How do you keep a high octane culture from changing your household? Two main principles: go back to the basics and focus on keeping your calm.

The Basics
When starting therapy with children, most therapist will start with the basics:
    — Is the kiddo getting enough sleep?
    — What development changes are going on?
    — Do you have an established, predictable routine?
    — Do parents and children have fun, positive time together?
    — Is there a consistent plan for discipline? Does that plan work?

A lot of family therapy is re-establishing the basics of discipline, positive time together, conflict resolution and communication. Often when things gets stressful and problems arise, we overcompensate and overreact and make the problem worse. Shoring up the basics of your family helps remove the stress of the unknown and of change for kids. It can not be emphasized enough how sensitive children are to change and to ongoing tension. Even if they don’t know what is going on, they feel it and their behavior will show it.

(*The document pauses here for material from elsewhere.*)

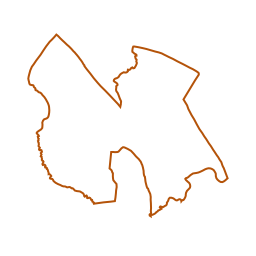 outline of Kampong Rou, Svay Rieng, Cambodia, rotated 186°
{"feature_id": "14789045B79980971591511", "entity_name": "Kampong Rou", "entity_type": "district", "adm_level": 2, "iso_a3": "KHM", "parent_name": "Cambodia", "parent_adm1": "Svay Rieng", "projection": "albers", "projection_center": [105.949, 10.943], "detail": "fine", "context": "isolated", "style": "outline", "palette": "amber", "viewbox_px": 256, "rotation_deg": 186, "n_neighbors": 0, "source": "geoboundaries", "source_scale": "gbopen_adm2", "svg_char_len": 5750}
<svg xmlns="http://www.w3.org/2000/svg" viewBox="0 0 256 256"><g transform="rotate(186 128 128)"><path d="M206.5,80.8L206.2,80.1L205.7,80.0L204.9,79.9L204.4,79.6L204.4,78.7L203.7,78.4L203.2,77.4L203.0,76.7L202.4,75.5L202.2,74.9L202.1,73.8L201.6,74.0L200.9,73.7L199.9,72.9L199.3,72.2L199.9,71.3L200.4,70.3L200.4,69.9L200.0,69.5L198.8,69.4L198.0,69.4L197.2,68.7L196.6,67.6L196.0,67.1L195.1,66.5L194.2,65.9L193.3,65.6L192.3,65.1L190.7,64.6L189.2,64.2L188.1,63.7L187.2,63.4L186.0,63.2L184.5,63.3L183.7,63.1L182.3,62.6L181.2,62.9L180.2,63.2L179.2,63.0L178.5,62.6L177.6,62.1L176.8,62.3L176.3,62.0L175.4,61.3L174.4,60.3L173.4,60.1L172.1,59.9L170.2,59.9L168.9,59.8L168.1,59.4L167.5,59.1L166.3,58.6L165.4,57.9L164.7,56.6L164.3,55.5L163.8,55.2L163.0,56.1L162.2,56.5L161.5,55.7L161.4,54.2L161.0,54.0L160.1,54.2L159.2,54.7L158.3,54.4L157.7,53.7L157.0,52.6L156.2,52.7L156.0,52.3L155.9,51.5L155.7,51.0L155.0,50.8L154.1,50.2L154.3,49.7L154.0,49.1L153.0,49.4L144.5,51.5L141.1,52.2L137.2,53.0L133.4,53.9L133.2,57.5L133.2,61.7L133.3,64.7L133.1,68.1L133.6,71.1L135.6,73.0L137.1,74.5L137.6,76.2L138.0,78.3L138.3,81.5L138.9,82.0L139.4,83.3L140.2,84.5L142.1,85.8L142.2,102.4L140.4,102.6L138.4,102.6L136.0,103.0L135.0,103.5L133.8,105.1L132.4,107.1L130.9,108.4L129.4,108.3L126.2,107.2L122.6,105.6L119.7,103.1L117.1,100.6L114.7,98.7L114.0,98.2L112.7,96.7L112.0,96.1L111.3,95.0L110.8,93.9L110.0,92.7L109.0,90.2L108.0,87.0L107.7,84.9L107.2,82.9L106.5,81.6L106.0,81.1L106.0,80.7L105.7,79.7L105.1,76.9L104.7,75.6L103.9,73.4L103.3,71.8L102.6,70.4L101.7,69.8L101.0,68.1L100.5,67.3L99.6,65.8L98.9,64.5L98.2,61.8L98.0,59.2L97.4,55.8L96.7,50.7L96.6,47.7L96.2,46.1L96.1,45.4L96.4,45.1L97.3,44.5L97.5,43.9L97.2,43.1L96.2,42.6L96.4,43.5L96.0,44.0L95.6,44.1L94.9,44.1L94.3,44.4L93.0,45.2L91.7,46.2L91.3,47.0L90.5,47.7L89.8,48.2L89.3,49.2L88.3,49.6L86.3,51.1L87.6,52.0L88.1,52.5L87.8,53.2L87.4,53.4L86.8,53.2L84.9,53.0L84.4,53.3L83.4,54.2L82.2,54.9L81.6,55.7L81.4,56.9L81.5,57.9L80.9,58.9L80.5,59.7L80.0,61.9L79.1,63.0L77.6,63.2L76.6,63.0L75.7,62.8L75.2,62.6L74.3,62.0L73.8,61.7L72.8,61.2L72.0,61.1L71.3,61.3L70.2,62.2L69.0,62.6L68.0,62.2L67.6,61.8L67.3,60.7L66.9,61.4L66.0,62.1L65.5,62.1L65.0,62.6L64.5,63.6L63.9,64.9L63.5,66.6L63.6,67.9L63.5,69.6L62.8,71.6L61.7,73.0L60.6,74.4L60.1,75.3L60.0,76.7L60.4,78.2L61.0,79.2L61.5,79.8L62.0,80.2L62.5,80.5L63.5,81.2L63.8,81.5L65.0,82.4L65.7,83.4L65.3,84.0L64.8,84.4L64.0,84.6L63.1,85.3L60.9,87.7L58.7,89.5L57.4,89.9L55.4,90.4L53.3,91.1L51.6,92.0L49.3,93.4L46.8,95.1L44.9,96.0L43.5,96.4L41.6,96.4L39.9,95.9L38.4,95.1L37.3,93.8L36.5,92.7L36.0,91.9L35.8,90.8L35.6,89.2L34.8,87.3L33.5,85.9L31.6,84.6L30.1,84.0L28.4,84.1L27.0,85.0L25.9,86.0L23.7,88.4L27.9,96.8L28.8,98.5L29.6,99.6L30.4,101.1L31.6,103.8L33.8,106.4L35.2,108.4L36.7,110.0L39.7,113.7L41.0,115.2L42.3,116.9L43.8,118.8L45.9,121.1L47.3,122.9L49.1,125.2L51.3,127.7L53.6,130.7L56.8,134.3L60.1,139.0L63.1,143.5L66.1,147.4L69.9,153.1L71.6,156.7L75.8,162.2L66.2,182.6L63.2,188.4L63.3,189.5L63.6,190.2L64.5,190.8L66.2,191.7L69.7,193.3L73.1,194.5L76.3,195.8L80.6,197.5L85.7,199.4L90.5,201.4L94.9,202.9L97.5,203.9L99.7,204.7L102.2,205.7L103.1,205.9L105.4,206.4L109.0,206.9L117.9,208.5L121.8,209.0L125.7,209.4L128.3,209.6L130.4,209.7L131.2,209.6L131.5,208.9L131.7,207.5L131.8,205.5L131.6,204.2L130.5,203.5L129.3,202.6L128.1,202.2L127.3,201.7L127.1,200.8L128.2,200.4L128.4,199.8L127.6,197.7L126.6,196.9L126.6,196.0L126.7,194.9L126.1,194.0L126.0,193.1L126.3,192.1L126.7,190.8L127.9,188.3L129.1,187.9L130.0,188.7L131.0,188.1L131.9,186.5L132.9,185.9L134.2,186.0L134.3,185.3L134.0,184.5L134.6,183.7L135.4,183.1L136.7,182.8L138.0,183.0L139.3,182.2L140.4,181.4L141.2,180.6L142.0,179.3L142.6,177.9L143.6,176.9L144.7,176.2L145.2,176.1L146.2,175.5L146.9,174.6L147.1,173.4L146.5,172.8L144.9,172.0L143.6,171.2L143.0,170.4L142.9,169.7L143.5,169.0L144.1,168.3L143.9,167.4L143.9,164.7L143.4,163.4L142.6,162.5L142.0,161.9L141.4,160.8L140.8,159.7L139.4,156.8L138.5,155.2L137.7,153.9L137.6,153.0L137.7,152.2L137.6,150.9L137.9,148.2L140.6,150.9L149.7,158.7L154.7,162.9L159.6,166.8L162.9,169.8L167.2,173.9L171.2,178.2L175.2,182.2L177.8,185.0L177.8,185.5L178.1,186.0L178.6,186.3L179.3,187.2L180.2,188.5L181.2,189.7L182.1,190.7L183.3,191.9L184.5,193.3L185.8,194.6L186.8,195.6L187.7,196.4L189.0,197.7L190.0,198.4L192.7,200.9L195.4,203.1L196.9,204.1L197.6,204.6L200.4,206.8L202.3,208.2L205.1,210.4L206.2,211.4L207.3,212.3L209.0,213.4L210.6,211.0L212.8,208.1L214.9,205.6L217.9,200.7L220.1,196.6L222.6,191.7L226.4,185.4L228.4,181.6L230.0,178.9L231.2,175.1L231.8,171.5L232.2,168.6L232.3,166.6L231.9,165.4L231.8,164.9L231.4,164.0L231.0,162.6L230.6,161.6L229.9,160.9L228.4,160.6L227.1,160.7L226.4,160.3L225.9,159.0L225.3,158.5L224.5,158.0L224.1,157.3L224.1,156.3L223.6,155.9L222.7,155.8L221.4,155.0L220.7,154.3L219.3,154.1L217.8,153.3L216.7,152.0L214.4,150.0L212.8,148.1L211.7,146.5L210.5,144.8L209.7,143.3L209.1,142.0L208.7,140.7L208.4,139.0L208.1,137.3L208.0,135.1L208.1,133.0L208.4,131.0L208.9,130.0L209.9,129.0L212.3,127.9L213.3,126.4L213.8,124.4L213.4,122.5L213.3,120.7L213.3,119.1L214.2,117.6L217.0,115.3L218.2,114.0L218.3,113.4L217.4,112.4L216.8,112.0L216.1,111.3L215.8,110.7L216.8,110.1L216.3,108.5L215.7,108.0L216.0,107.4L215.8,107.0L215.7,106.4L216.2,105.7L215.9,105.2L215.7,104.4L215.1,103.7L215.2,103.1L214.9,102.1L215.1,101.1L215.1,100.7L214.8,100.3L213.6,99.2L213.9,98.3L214.2,98.0L214.2,97.2L213.6,96.7L213.1,96.7L212.4,97.0L211.8,96.9L211.5,96.3L211.1,95.3L211.5,94.9L212.1,93.9L211.7,93.3L211.2,92.5L211.5,92.0L211.7,91.6L211.6,91.2L211.8,90.8L210.9,90.3L211.0,89.9L210.8,89.5L210.5,89.0L210.3,88.2L210.4,87.3L209.7,86.5L209.1,86.4L208.5,85.6L209.0,84.1L209.3,83.5L209.2,82.8L208.8,82.3L208.0,82.6L207.2,82.8L206.4,82.3L206.1,81.8L206.0,81.4L206.5,80.8Z" fill="none" stroke="#b45309" stroke-width="2"/></g></svg>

My easiest recommendation for families dealing with stress, change or conflict is to sit and play with your child for 20 minutes. Give your kids an opportunity to reconnect with you. YOU are what makes them feel normal and stable. Parents are a child’s attachment base which means when they feel stressed, uncertain, or anxious, they need your presence to feel calm again. Give their your presence by giving their play your full attention (sit on the floor, turn off the TV, put the phone away). Follow their lead in play and don’t add your ideas unless asked.

Focus on Keeping Yourself Calm.
It goes without saying that children will be trying to your patience. How you respond is just as important if not more than what your response is. Yelling a perfectly crafted logical consequence to your child will have no impact. Your child will be focused on your reaction instead of focusing on their wrong actions. So let’s debunk some myths that cause us to lose our calm. 

Must respond immediately. Often parents feel the need to respond to their children immediately when they misbehave. If you have to chose between responding promptly or responding calmly: choose calm. 

Must always have it together. No one is level headed enough to respond to everything our children throw at us at all hours of the day and night with the most logical, calm head on our shoulders. If you have been worn to the end of your rope, feel free to give yourself a time-out. A person has their quota of “no”, tantrums, whining, arguments, and attitude she can effectively respond to without a break. 

Must always have the right answerKids can really surprise you with how they manage to misbehave. You can’t expect yourself to have the appropriate response primed at all times. You might have to think over how to respond. For example, what’s the logical consequence for giving the cat a haircut? 

Must go with first response.  Often our initial impulse is often the wrong impulse. The right response often requires a greater calmness and thought than we have in the moment. Allow yourself to walk away for a minute.  Also our children need to see us model how to regulate ourselves in stressful situations so they will learn to do it too.